Adapted from Martha Stewart
If you’re making these in advance, chill the whole sandwiches on a tray lined with damp paper towels. Cover them with more damp towels and wrap with plastic. When ready to serve, trim and cut the sandwiches, then garnish them. They will be easier to cut neatly when chilled.
Ham and Cheese Tea Sandwiches
16 slices very thin whole-wheat or white bread
8 to 10 ounces very soft Brie, room temperature
8 thin slices ham, about 4 ounces total
Unsalted butter, softened
Toasted sesame seeds, for garnish, optional
Spread a very thin layer of honey mustard on 8 slices of bread. Then spread a thin layer of Brie over the mustard and top each slice with 1 piece of ham. Spread a thin layer of Brie on the 8 remaining slices of bread, then place each, cheese side down, over a slice of ham-topped bread.

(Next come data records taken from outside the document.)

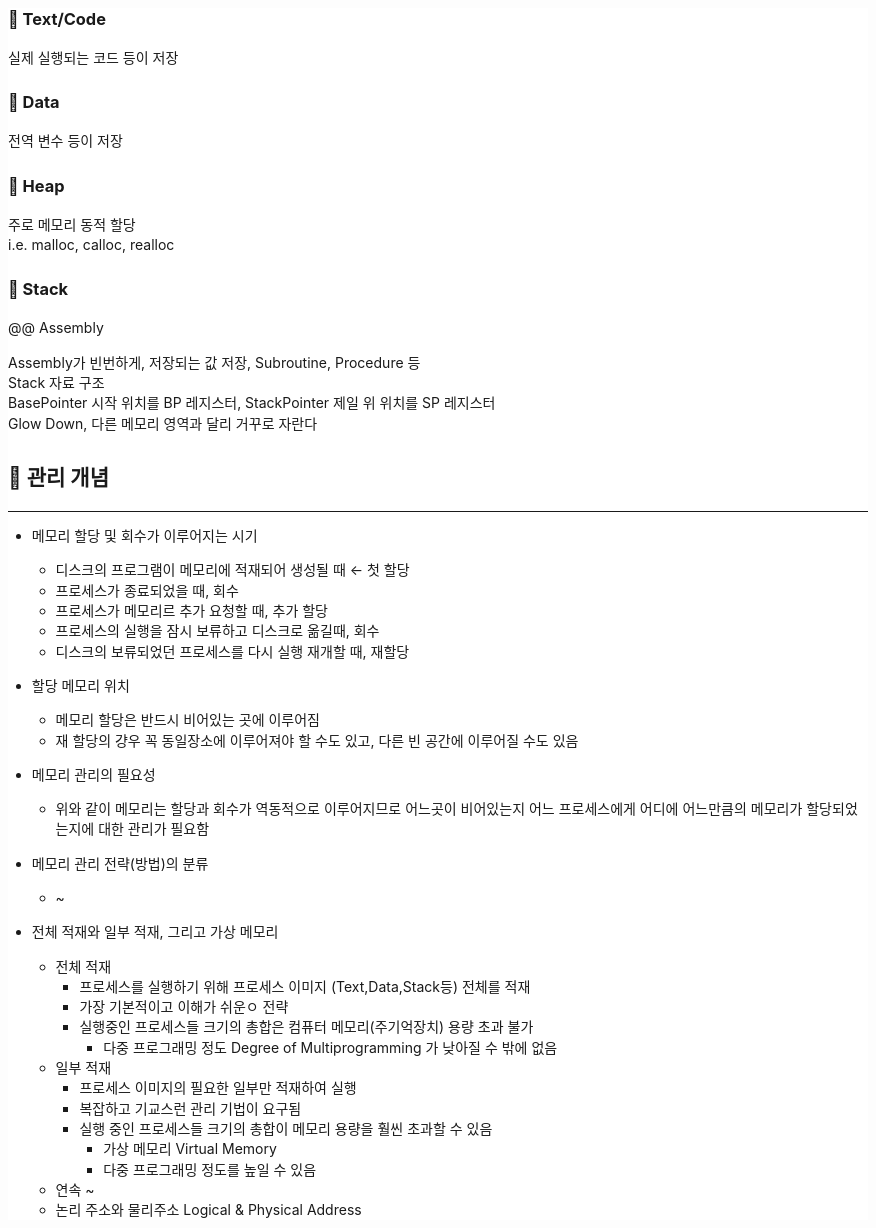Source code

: ### 🫧 Text/Code

실제 실행되는 코드 등이 저장  

### 🫧 Data

전역 변수 등이 저장  

### 🫧 Heap

주로 메모리 동적 할당  
i.e. malloc, calloc, realloc  

### 🫧 Stack

@@ Assembly  

Assembly가 빈번하게, 저장되는 값 저장, Subroutine, Procedure 등  
Stack 자료 구조  
BasePointer 시작 위치를 BP 레지스터, StackPointer 제일 위 위치를 SP 레지스터  
Glow Down, 다른 메모리 영역과 달리 거꾸로 자란다  

## 💫 관리 개념

---

- 메모리 할당 및 회수가 이루어지는 시기
  - 디스크의 프로그램이 메모리에 적재되어 생성될 때 ← 첫 할당
  - 프로세스가 종료되었을 때, 회수
  - 프로세스가 메모리르 추가 요청할 때, 추가 할당
  - 프로세스의 실행을 잠시 보류하고 디스크로 옮길때, 회수
  - 디스크의 보류되었던 프로세스를 다시 실행 재개할 때, 재할당

- 할당 메모리 위치
  - 메모리 할당은 반드시 비어있는 곳에 이루어짐
  - 재 할당의 걍우 꼭 동일장소에 이루어져야 할 수도 있고, 다른 빈 공간에 이루어질 수도 있음

- 메모리 관리의 필요성
  - 위와 같이 메모리는 할당과 회수가 역동적으로 이루어지므로 어느곳이 비어있는지 어느 프로세스에게 어디에 어느만큼의 메모리가 할당되었는지에 대한 관리가 필요함

- 메모리 관리 전략(방법)의 분류
  - ~

- 전체 적재와 일부 적재, 그리고 가상 메모리
  - 전체 적재
    - 프로세스를 실행하기 위해 프로세스 이미지 (Text,Data,Stack등) 전체를 적재
    - 가장 기본적이고 이해가 쉬운ㅇ 전략
    - 실행중인 프로세스들 크기의 총합은 컴퓨터 메모리(주기억장치) 용량 초과 불가
      - 다중 프로그래밍 정도 Degree of Multiprogramming 가 낮아질 수 밖에 없음
  - 일부 적재
    - 프로세스 이미지의 필요한 일부만 적재하여 실행
    - 복잡하고 기교스런 관리 기법이 요구됨
    - 실행 중인 프로세스들 크기의 총합이 메모리 용량을 훨씬 초과할 수 있음
      - 가상 메모리 Virtual Memory
      - 다중 프로그래밍 정도를 높일 수 있음
  - 연속 ~
  - 논리 주소와 물리주소 Logical & Physical Address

Using a serrated knife, carefully trim off and discard the crusts. Slice each sandwich in half diagonally, and then in half again; each large sandwich makes 4 triangular tea sandwiches.
Lightly butter one edge of each sandwich, and dip that edge into a dish of sesame seeds. Garnish remaining sandwiches. Arrange sandwiches in tight rows on a serving platter. Serves 8.
O, The Oprah Magazine
Cucumber and Lemony Dill Cream Cheese Tea Sandwiches
4 ounces cream cheese, at room temperature
2 tablespoons chopped fresh dill
Zest and juice of 1 lemon
Kosher salt and freshly ground black pepper
6 slices good-quality white bread*
1/3 large English seedless cucumber (about 4 inches), thinly sliced
In a small bowl, combine the cream cheese, fresh dill, lemon zest, and lemon juice. Season the mixture with salt and pepper. Remove crust from bread, if desired.
Lay the slices of bread on your work service and distribute the cream cheese evenly among each slice, spreading into a thin layer. Arrange the cucumber slices in rows over 3 slices of the bread. Top with the remaining bread, and cut into quarters so there are 4 pieces from each sandwich. Serve immediately.
Melissa D'Arabian/Food Network
About the book
“Alice’s Adventures in Wonderland” is a classic children’s story first published in 1865.
Written by Lewis Carroll, it’s a mind-bending, logic-defying fantasy filled with bizarre and beloved characters.
When Alice falls down a mysterious rabbit hole, she finds herself in Wonderland, a dreamlike world that makes her question her own identity.
“We’re all mad here,” a grinning cat informs her, and it certainly seems that way.
Her new acquaintances include a hookah-smoking caterpillar, a melancholy Mock Turtle and a Mad Hatter who is stuck in a perpetual tea party. At this tea party, Alice encounters unanswerable riddles and nonsensical behavior, along with plenty of tea and buttered toast. The classic novel has been made into countless adaptations, including the famous Disney cartoon and Tim Burton’s 2010 movie featuring Johnny Depp as the Mad Hatter.